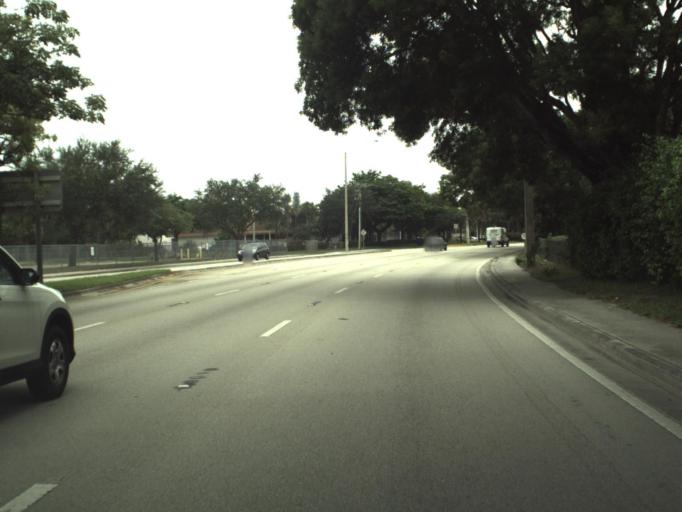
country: US
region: Florida
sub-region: Broward County
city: Plantation
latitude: 26.1370
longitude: -80.2377
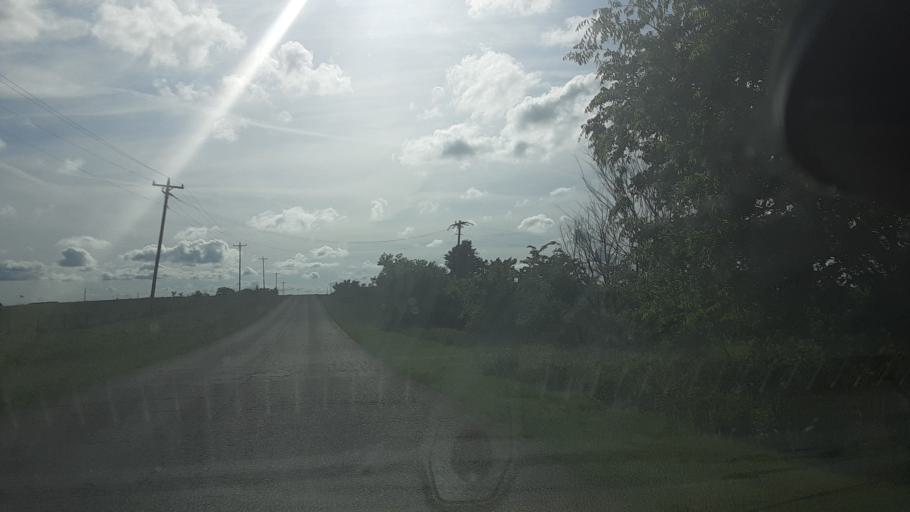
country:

^^^^^^^^

§ **GIVEN PROBLEM**
Could you transcribe every line of the listing above word for word, leaving the pictures out?

§ **COMPLETED EXERCISE**
country: US
region: Florida
sub-region: Broward County
city: Plantation
latitude: 26.1370
longitude: -80.2377
country:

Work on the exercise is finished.